> Metin alıntısı:
——————————
2. 4721 sayılı Kanun'un “Sorumluluk” başlıklı 1007 nci maddesinin birinci fıkrası şöyledir:
“Tapu sicilinin tutulmasından doğan bütün zararlardan Devlet sorumludur.”
3. Yargıtay Hukuk Genel Kurulunun 18.11.2009 tarihli ve 2009/4 - 383 Esas, 2009/517 Karar sayılı kararında tapu işlemlerinin kadastro tespit işlemlerinden başlayarak birbirini takip eden işlemler olduğu, tapu kütüğünün oluşumu aşamasındaki kadastro işlemleri ile tapu işlemleri bir bütün oluşturduğundan bu kayıtlarda yapılan hatalardan 4721 sayılı Kanun'un 1007 nci maddesi anlamında Devletin sorumlu olduğunun kabulünün gerektiği, Devletin sorumluluğunun kusursuz sorumluluk olduğu, bu işlemler nedeniyle zarar görenlerin 4721 sayılı Kanun'un 1007 nci maddesi gereğince zararlarının tazmini için Hazine aleyhine adlî yargıda dava açabilecekleri belirtilmiştir.
4. 4721 sayılı Kanun'un 1007 nci maddesi uyarınca kabul edilen Devletin sorumluluğu, tapu sicilinin önemi ve kişilerin bu sicile olan güven duygularını sağlamak bakımından aynî hakkının saptanması, herkese açık tutulmasında tekel hakkı sağlayan bir sicil olması esasına dayanmaktadır. Bu sorumluluk, asıl ve nesnel (objektif) bir sorumluluk olduğundan zarara uğrayan zararının ödetilmesini doğrudan Devletten isteyebilir.
——————————
> Adlandırılmış eklem koordinatları:
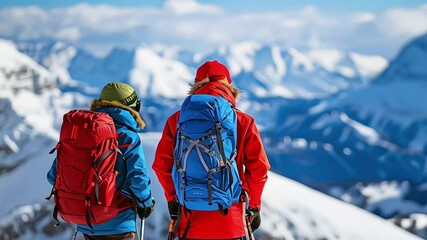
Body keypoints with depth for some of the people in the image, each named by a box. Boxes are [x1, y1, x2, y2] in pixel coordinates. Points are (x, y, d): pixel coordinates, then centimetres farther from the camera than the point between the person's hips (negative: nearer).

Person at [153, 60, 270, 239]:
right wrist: (254, 205, 10)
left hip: (190, 223, 1)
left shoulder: (177, 120, 1)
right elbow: (258, 167, -3)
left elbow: (161, 164, 0)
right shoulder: (244, 122, -2)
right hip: (230, 222, -1)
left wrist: (172, 197, 15)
——————————
> Etkinlikler:
1. Tapu sicilinden doğan sorumlulukla ilgili metne göre, zarara uğrayan kişinin zararının ödetilmesini neden doğrudan Devletten isteyebildiğini bir ile üç cümle arasında açıklayın.
2. Listede "left hip: (190, 223, 1)" bulunan satırdan listenin sonuna kadar olan satırları, "wrist" yerine "hand" koyarak ve başka hiçbir şeyi değiştirmeden yeniden yazın.
Metin ile liste birbirinden farklı kaynaklardan alınmıştır.

> Çözülmüş alıştırma:
1. 4721 sayılı Kanun'un 1007 nci maddesi uyarınca kabul edilen Devletin sorumluluğu asıl ve nesnel (objektif) bir sorumluluktur. Bu nedenle zarara uğrayan kişi, zararının ödetilmesini doğrudan Devletten isteyebilir.

2.
left hip: (190, 223, 1)
left shoulder: (177, 120, 1)
right elbow: (258, 167, -3)
left elbow: (161, 164, 0)
right shoulder: (244, 122, -2)
right hip: (230, 222, -1)
left hand: (172, 197, 15)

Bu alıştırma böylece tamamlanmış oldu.